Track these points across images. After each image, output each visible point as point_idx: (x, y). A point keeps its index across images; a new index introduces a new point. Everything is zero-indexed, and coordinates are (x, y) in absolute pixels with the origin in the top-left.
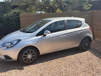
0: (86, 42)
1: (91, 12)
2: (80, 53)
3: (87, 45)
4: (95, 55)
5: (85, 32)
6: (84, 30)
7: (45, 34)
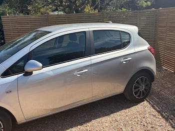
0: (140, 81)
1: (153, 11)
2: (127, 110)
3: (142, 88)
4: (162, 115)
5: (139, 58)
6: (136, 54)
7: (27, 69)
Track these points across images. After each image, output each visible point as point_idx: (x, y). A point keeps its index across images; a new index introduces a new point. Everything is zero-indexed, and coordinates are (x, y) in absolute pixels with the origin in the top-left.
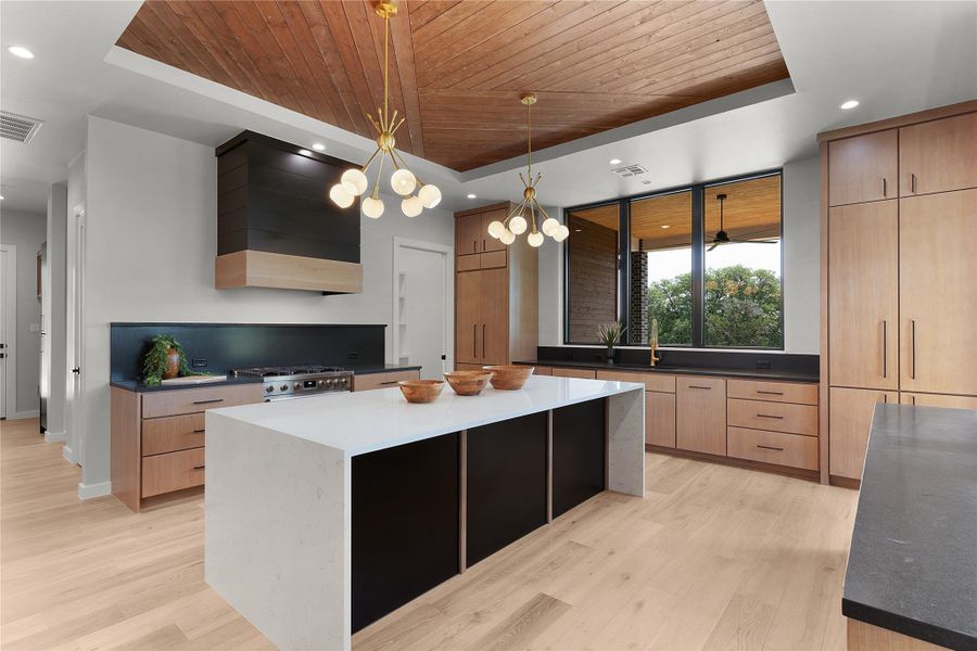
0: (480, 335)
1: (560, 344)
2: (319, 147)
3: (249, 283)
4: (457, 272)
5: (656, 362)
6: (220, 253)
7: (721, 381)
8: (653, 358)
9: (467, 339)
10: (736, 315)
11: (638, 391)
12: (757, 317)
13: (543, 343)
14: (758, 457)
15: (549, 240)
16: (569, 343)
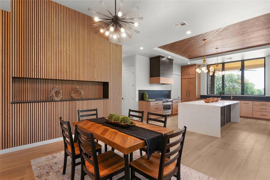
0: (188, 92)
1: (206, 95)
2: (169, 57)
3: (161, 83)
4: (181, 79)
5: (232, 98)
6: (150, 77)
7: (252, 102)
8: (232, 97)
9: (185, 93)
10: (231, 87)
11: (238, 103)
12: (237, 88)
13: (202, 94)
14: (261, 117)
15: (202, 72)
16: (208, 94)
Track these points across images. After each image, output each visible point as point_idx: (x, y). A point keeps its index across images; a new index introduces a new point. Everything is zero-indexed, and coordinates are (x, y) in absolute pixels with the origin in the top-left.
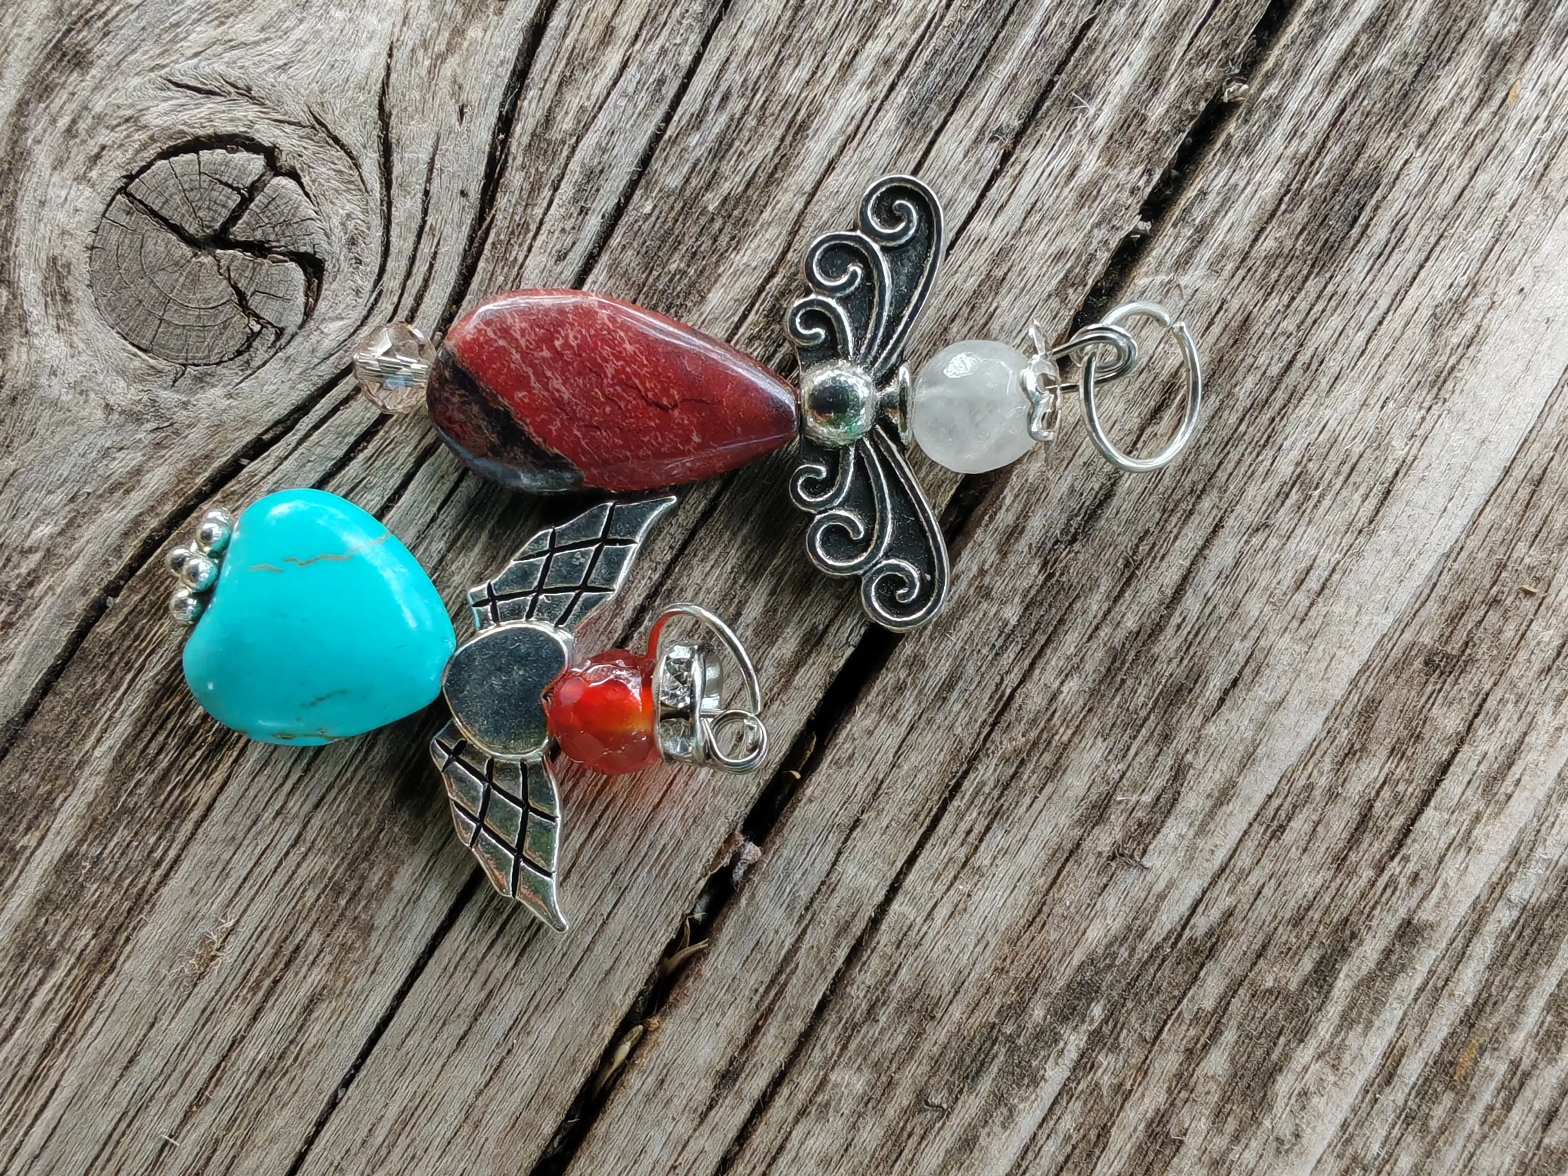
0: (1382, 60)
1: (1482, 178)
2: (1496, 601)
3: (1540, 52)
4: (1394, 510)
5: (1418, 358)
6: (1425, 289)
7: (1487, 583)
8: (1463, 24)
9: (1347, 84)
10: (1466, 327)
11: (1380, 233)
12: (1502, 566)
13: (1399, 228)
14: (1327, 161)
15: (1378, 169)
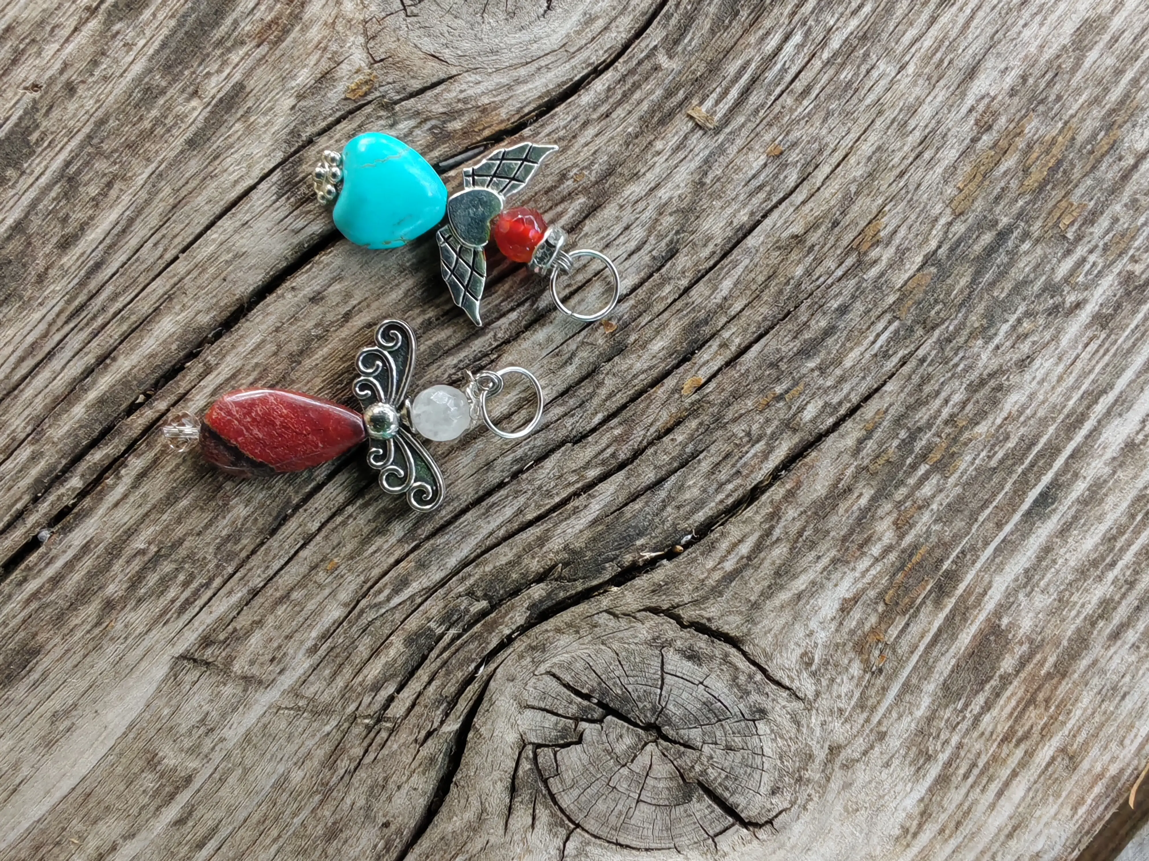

....

* _Exercise instructions_
Please copy every item above word for word, leaving out the pictures.

* _Answer to this exercise_
Track these points across images. After each image, output each visible point as point_idx: (x, y). A point keeps its index across images; a new index introduces a new point. Everything is zero-indexed, and coordinates are (x, y) in absolute pixels with the origin in the top-left.
0: (86, 42)
1: (91, 12)
2: (80, 53)
3: (87, 45)
4: (95, 55)
5: (85, 32)
6: (84, 30)
7: (45, 34)
0: (140, 81)
1: (153, 11)
2: (127, 110)
3: (142, 88)
4: (162, 115)
5: (139, 58)
6: (136, 54)
7: (27, 69)
Track these points across images. After each image, output each visible point as point_idx: (x, y). A point keeps its index across images; a new index introduces a new point. Everything is zero-indexed, and coordinates are (x, y) in absolute pixels with the origin in the top-left.
0: (480, 335)
1: (560, 344)
2: (319, 147)
3: (249, 283)
4: (457, 272)
5: (656, 362)
6: (220, 253)
7: (721, 381)
8: (653, 358)
9: (467, 339)
10: (736, 315)
11: (638, 391)
12: (757, 317)
13: (543, 343)
14: (758, 457)
15: (549, 240)
16: (569, 343)
0: (188, 92)
1: (206, 95)
2: (169, 57)
3: (161, 83)
4: (181, 79)
5: (232, 98)
6: (150, 77)
7: (252, 102)
8: (232, 97)
9: (185, 93)
10: (231, 87)
11: (238, 103)
12: (237, 88)
13: (202, 94)
14: (261, 117)
15: (202, 72)
16: (208, 94)
Track these points across images. After each image, output each visible point as point_idx: (x, y). A point keeps its index across images; a new index introduces a new point. Everything is zero-indexed, and coordinates are (x, y) in absolute pixels with the origin in the top-left.
0: (1382, 60)
1: (1482, 178)
2: (1496, 601)
3: (1540, 52)
4: (1394, 510)
5: (1418, 358)
6: (1425, 289)
7: (1487, 583)
8: (1463, 24)
9: (1347, 84)
10: (1466, 327)
11: (1380, 233)
12: (1502, 566)
13: (1399, 228)
14: (1327, 161)
15: (1378, 169)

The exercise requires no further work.